Waldgesetz in Hessen: Konstruktive Ergebnisse statt Trailverbot - wir wollen Ihre Meinung zum Thema

MB - Lieblingstrails
Foto: Dennis Stratmann
Im Kampf um das umstrittene Waldgesetz in Hessen gibt es nach Gesprächen am Runden Tisch Annäherungen zwischen den beteiligten Interessenvertretungen und erste Erfolge für die Mountainbiker zu vermelden. Wir haben die Einzelheiten und wollen Ihre Meinung zum Thema.

Am vergangenen Montag trafen sich auf Einladung der hessischen Umweltministerin Lucia Puttrich Vertreter der durch das neue hessische Waldgesetz betroffenen Verbände zu ersten Gesprächen. In einem fünfstündigen Gesprächsmarathon wurden Leitlinien zum neuen Waldgesetz formuliert, die es allen Gruppen ermöglichen sollen, den Wald auch weiterhin zu nutzen.

Der Vorsitzende der Deutschen Initiative Mountainbike e.V. (DIMB), Thomas Kleinjohann, zeigte sich zufrieden mit den vereinbarten Leitlinien. „Wir Radfahrer sind insbesondere erleichtert, dass wir den im Rahmen der öffentlichen Diskussion teilweise entstandenen Eindruck revidieren konnten, ohne Rücksicht auf Verluste überall durch den Wald brettern zu wollen", sagte Kleinjohann.

Die vereinbarten Leitlinien zum Waldgesetz lauten wie folgt:

  • Der Wald soll für alle nutzbar sein.
  • Gegenseitige Rücksichtnahme der Nutzer aufeinander und auf die Natur ist unerlässlich. Dem Schwächeren gebührt der Vorrang.
  • Radfahren oder Reiten soll nur auf offiziell angelegten, befestigten oder naturfesten Wegen [dies beinhaltet auch Single-Trails; Anm. d. Red.] möglich sein, auf denen gefahrloser Begegnungsverkehr der Waldbesucher erfolgen kann.
  • Das illegale Anlegen von Wegen ist zu unterbinden.
  • Zur Konfliktlösung ist die Besucherlenkung durch Ausweisung spezieller Reitwege oder Mountainbike-Strecken sinnvoll.
  • Veranstaltungen, die nach Art und Umfang zu einer Beeinträchtigung des Waldes führen können, bedürfen der Zustimmung des Eigentümers. Dies gilt auch für kommerzielle Veranstaltungen.
  • Der Begriff der Beeinträchtigung muss definiert werden.
  • Auf eine Vorschrift, die das Betretungsrecht mehrerer Personen zur Verfolgung eines gemeinsamen Zwecks regelt, wird verzichtet.
  • Die beteiligten Verbände streben den Abschluss einer freiwilligen Vereinbarung zur Ausübung des Natursports in hessischen Wäldern an, um die notwendige lokale und regionale Verständigung zu fördern.
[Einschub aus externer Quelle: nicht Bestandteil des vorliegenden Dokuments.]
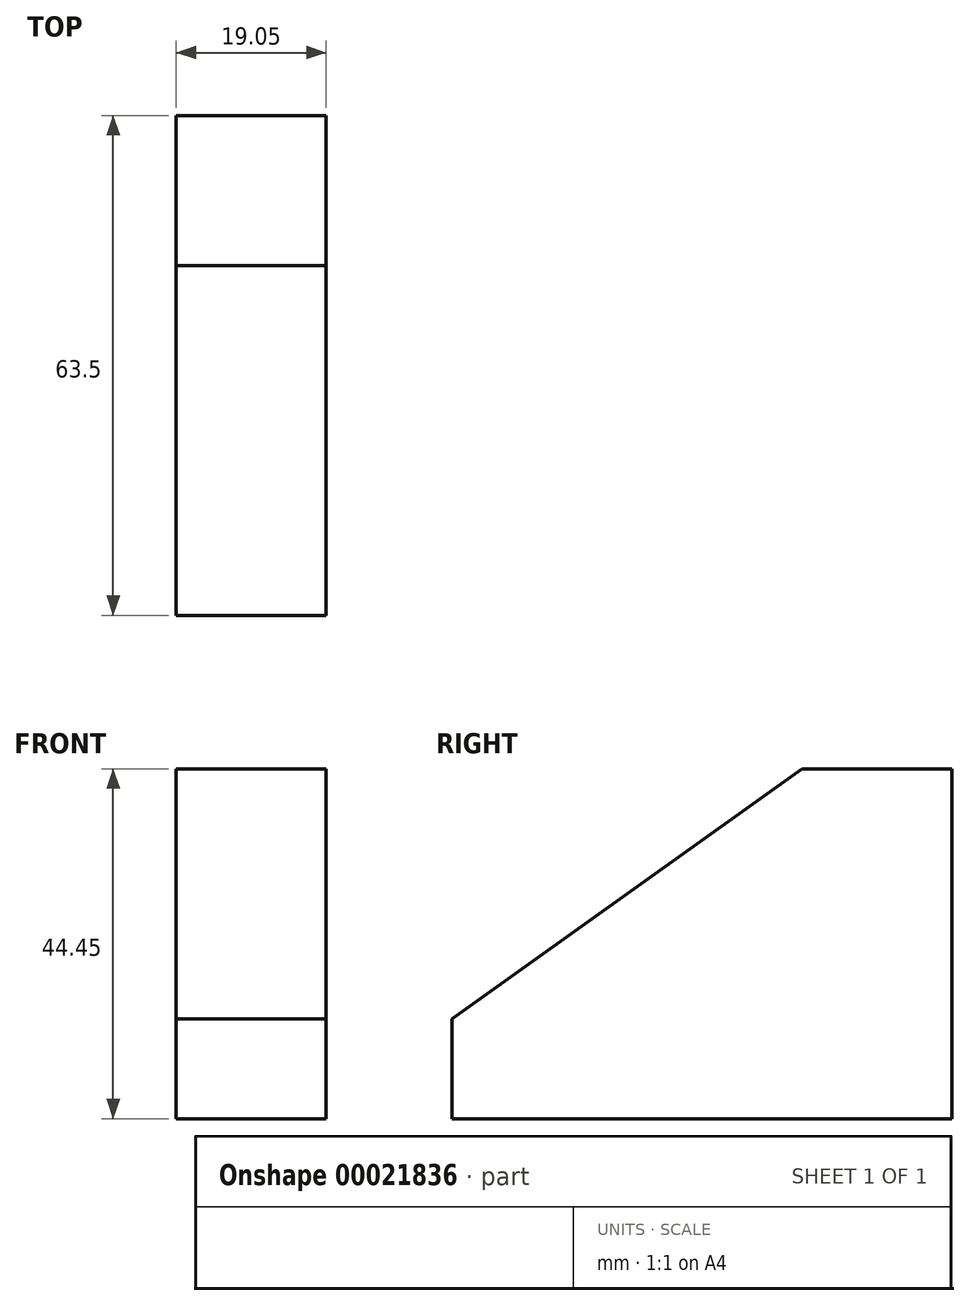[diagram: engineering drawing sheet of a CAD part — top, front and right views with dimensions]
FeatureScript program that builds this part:
annotation { "Feature Type Name" : "Feature", "Feature Type Description" : "" }
export const myFeature = defineFeature(function(context is Context, id is Id, definition is map)
    precondition{}
    {
        {
            var Q0;
            Q0=qCreatedBy(makeId("Right.planeOp"),FACE);
            var sketch = newSketch(context, id + "F0", { "sketchPlane" : qUnion([Q0])});
            skLineSegment(sketch, "E0.bottom", {"start": v(10.38, 27.08) * mm, "end": v(29.43, 27.08) * mm});
            skLineSegment(sketch, "E0.top", {"start": v(-34.07, -17.37) * mm, "end": v(29.43, -17.37) * mm});
            skLineSegment(sketch, "E0.left", {"start": v(-34.07, -4.67) * mm, "end": v(-34.07, -17.37) * mm});
            skLineSegment(sketch, "E0.right", {"start": v(29.43, 27.08) * mm, "end": v(29.43, -17.37) * mm});
            skLineSegment(sketch, "E1", {"start": v(-34.07, -4.67) * mm, "end": v(10.38, 27.08) * mm});
            skPoint(sketch, "E2.orphan", {"position": v(0, 27.08) * mm});
            skSolve(sketch);
        }
        {
            var Q0;
            Q0=makeQuery(id+"F0.imprint","IMPRINT",FACE,{"disambiguationData":[TD([[makeQuery(id+"F0.imprint","IMPRINT",EDGE,{"derivedFrom":sQuery(id+"F0.wireOp",EDGE,"E0.bottom")}),-1.0]])]});
            extrude(context, id + "F1", {"entities" : qUnion([Q0]), "depth" : 19.05 * mm});
        }
    });
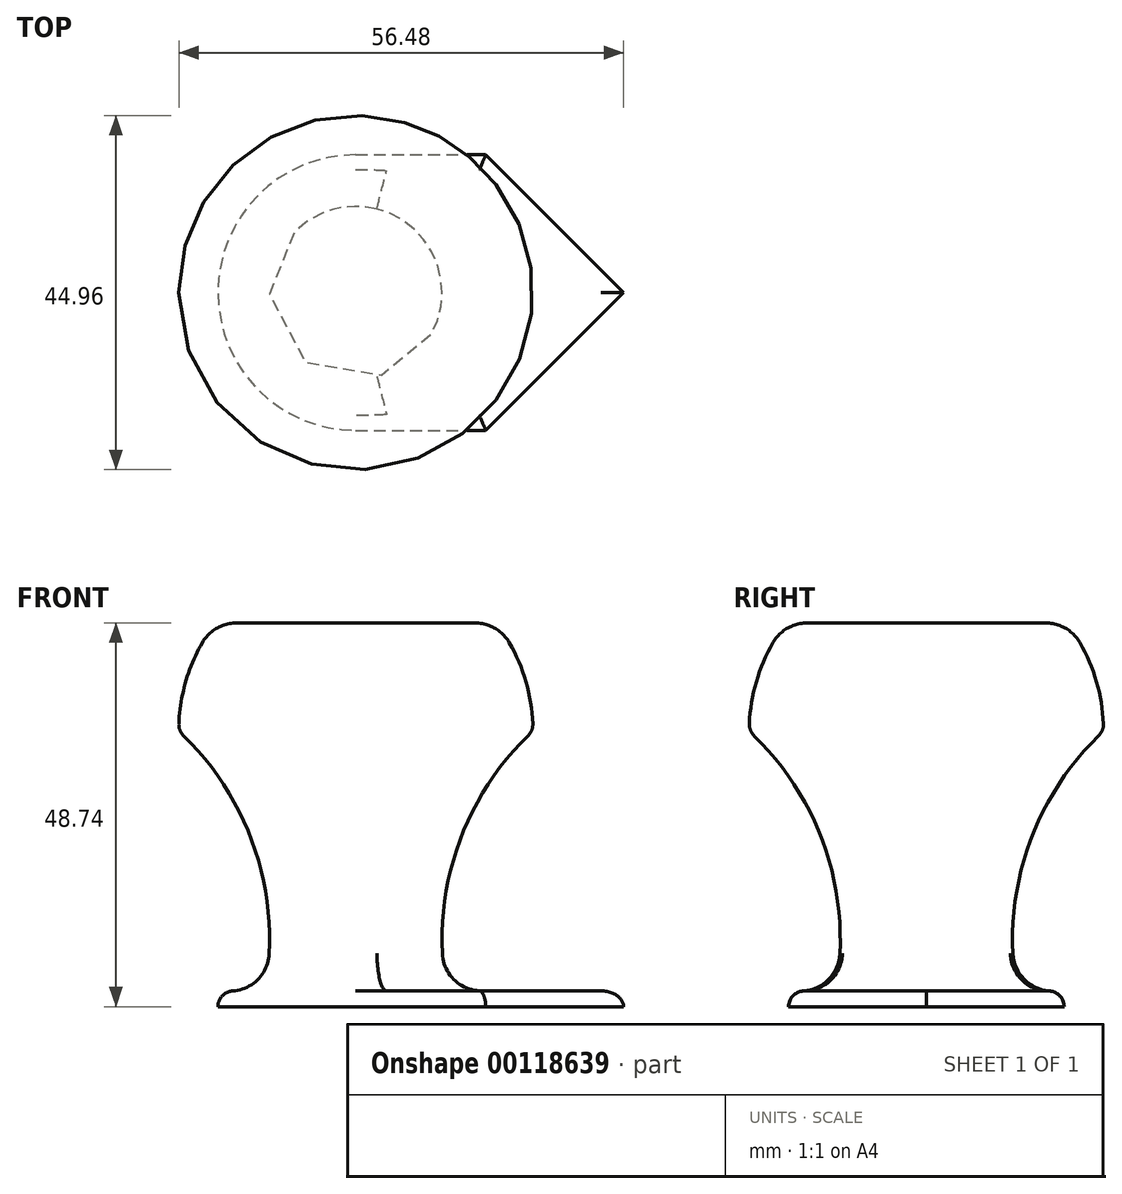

Der Gesetzentwurf zum neuen hessischen Waldgesetz sorgte Anfang des Sommers für große Aufregung bei Mountainbikern in Hessen (wir berichteten). Der Grund: Die Neufassung des Gesetzes hätte das Mountainbiken auf Single-Trails in hessischen Wäldern unmöglich gemacht.

Mountainbiken sollte laut dieses Gesetzentwurfs auf Wege beschränkt werden, die „von nicht geländegängigen, zweispurigen Kraftfahrzeugen ganzjährig befahren werden können.“ Das hätte konkret bedeutet, dass Wege mit einer Breite von weniger als drei Metern für Biker tabu sind.

Außerdem sollte das Biken in Gruppen nur erlaubt sein, wenn „nach den örtlichen Gegebenheiten eine Beeinträchtigung des betroffenen Waldgebietes nicht zu erwarten ist". Für Waldbesitzer hätten laut dem Gesetzentwurf zudem geringere Hürden gegolten, Mountainbikern das Fahren im Wald zu verbieten.

Fast 46.000 Mountainbiker unterzeichneten daraufhin eine Petition der DIMB, um gegen den Gesetzentwuf zu protestieren.